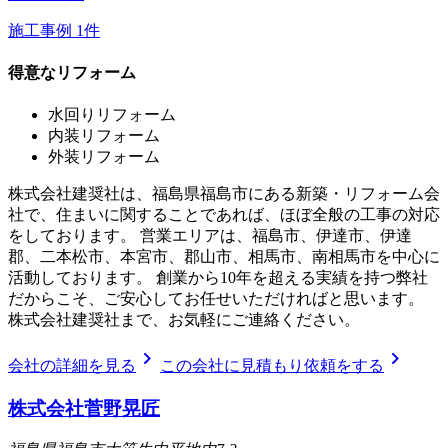
施工事例
1
件
得意なリフォーム
水回りリフォーム
内装リフォーム
外装リフォーム
株式会社建奨社は、福島県福島市にある新築・リフォーム会
社で、住まいに関することであれば、ほぼ全般の工事の対応
をしております。 営業エリアは、福島市、伊達市、伊達
郡、二本松市、本宮市、郡山市、相馬市、南相馬市を中心に
活動しております。 創業から10年を超える実績を持つ弊社
だからこそ、ご安心してお任せいただければと思います。
株式会社建奨社まで、お気軽にご連絡ください。
chevron_right
chevron_right
会社の詳細を見る
この会社に見積もり依頼をする
株式会社菅野晃匠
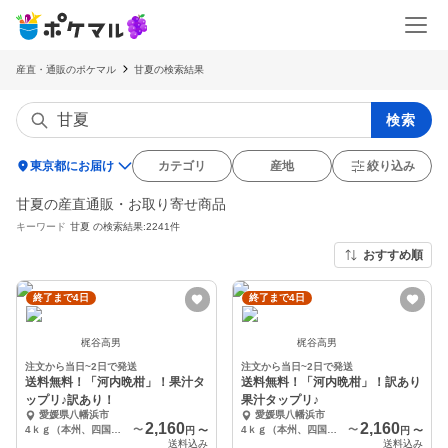
産直・通販のポケマル
甘夏の検索結果
検索
location_on
東京都にお届け
カテゴリ
産地
絞り込み
甘夏の産直通販・お取り寄せ商品
キーワード
甘夏
の検索結果:2241件
おすすめ順
終了まで4日
終了まで4日
梶谷高男
梶谷高男
注文から当日~2日で発送
注文から当日~2日で発送
送料無料！「河内晩柑」！果汁タ
送料無料！「河内晩柑」！訳あり
ップリ♪訳あり！
果汁タップリ♪
愛媛県八幡浜市
愛媛県八幡浜市
2,160
2,160
4ｋｇ（本州、四国、九州）
〜
4ｋｇ（本州、四国、九州）
〜
円
〜
円
〜
送料込み
送料込み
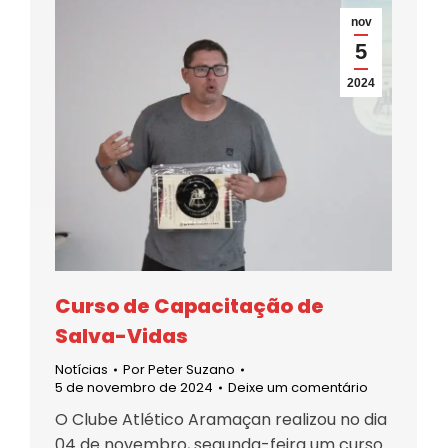
nov
5
2024
Curso de Capacitação de
Salva-Vidas
Notícias
Por
Peter Suzano
5 de novembro de 2024
Deixe um comentário
O Clube Atlético Aramaçan realizou no dia
04 de novembro, segunda-feira um curso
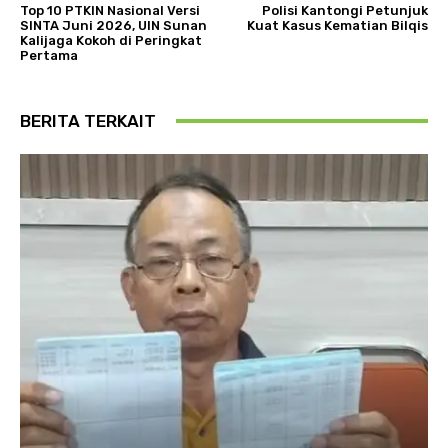
Top 10 PTKIN Nasional Versi
Polisi Kantongi Petunjuk
SINTA Juni 2026, UIN Sunan
Kuat Kasus Kematian Bilqis
Kalijaga Kokoh di Peringkat
Pertama
BERITA TERKAIT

○ ○ ○ ○ ○ ○ ○

▸ **Task details**
Could you copy all of the entries above exactly, without the pictures?

▸ **Solution**
施工事例
1
件
得意なリフォーム
水回りリフォーム
内装リフォーム
外装リフォーム
株式会社建奨社は、福島県福島市にある新築・リフォーム会
社で、住まいに関することであれば、ほぼ全般の工事の対応
をしております。 営業エリアは、福島市、伊達市、伊達
郡、二本松市、本宮市、郡山市、相馬市、南相馬市を中心に
活動しております。 創業から10年を超える実績を持つ弊社
だからこそ、ご安心してお任せいただければと思います。
株式会社建奨社まで、お気軽にご連絡ください。
chevron_right
chevron_right
会社の詳細を見る
この会社に見積もり依頼をする
株式会社菅野晃匠
産直・通販のポケマル
甘夏の検索結果
検索
location_on
東京都にお届け
カテゴリ
産地
絞り込み
甘夏の産直通販・お取り寄せ商品
キーワード
甘夏
の検索結果:2241件
おすすめ順
終了まで4日
終了まで4日
梶谷高男
梶谷高男
注文から当日~2日で発送
注文から当日~2日で発送
送料無料！「河内晩柑」！果汁タ
送料無料！「河内晩柑」！訳あり
ップリ♪訳あり！
果汁タップリ♪
愛媛県八幡浜市
愛媛県八幡浜市
2,160
2,160
4ｋｇ（本州、四国、九州）
〜
4ｋｇ（本州、四国、九州）
〜
円
〜
円
〜
送料込み
送料込み
nov
5
2024
Curso de Capacitação de
Salva-Vidas
Notícias
Por
Peter Suzano
5 de novembro de 2024
Deixe um comentário
O Clube Atlético Aramaçan realizou no dia
04 de novembro, segunda-feira um curso
Top 10 PTKIN Nasional Versi
Polisi Kantongi Petunjuk
SINTA Juni 2026, UIN Sunan
Kuat Kasus Kematian Bilqis
Kalijaga Kokoh di Peringkat
Pertama
BERITA TERKAIT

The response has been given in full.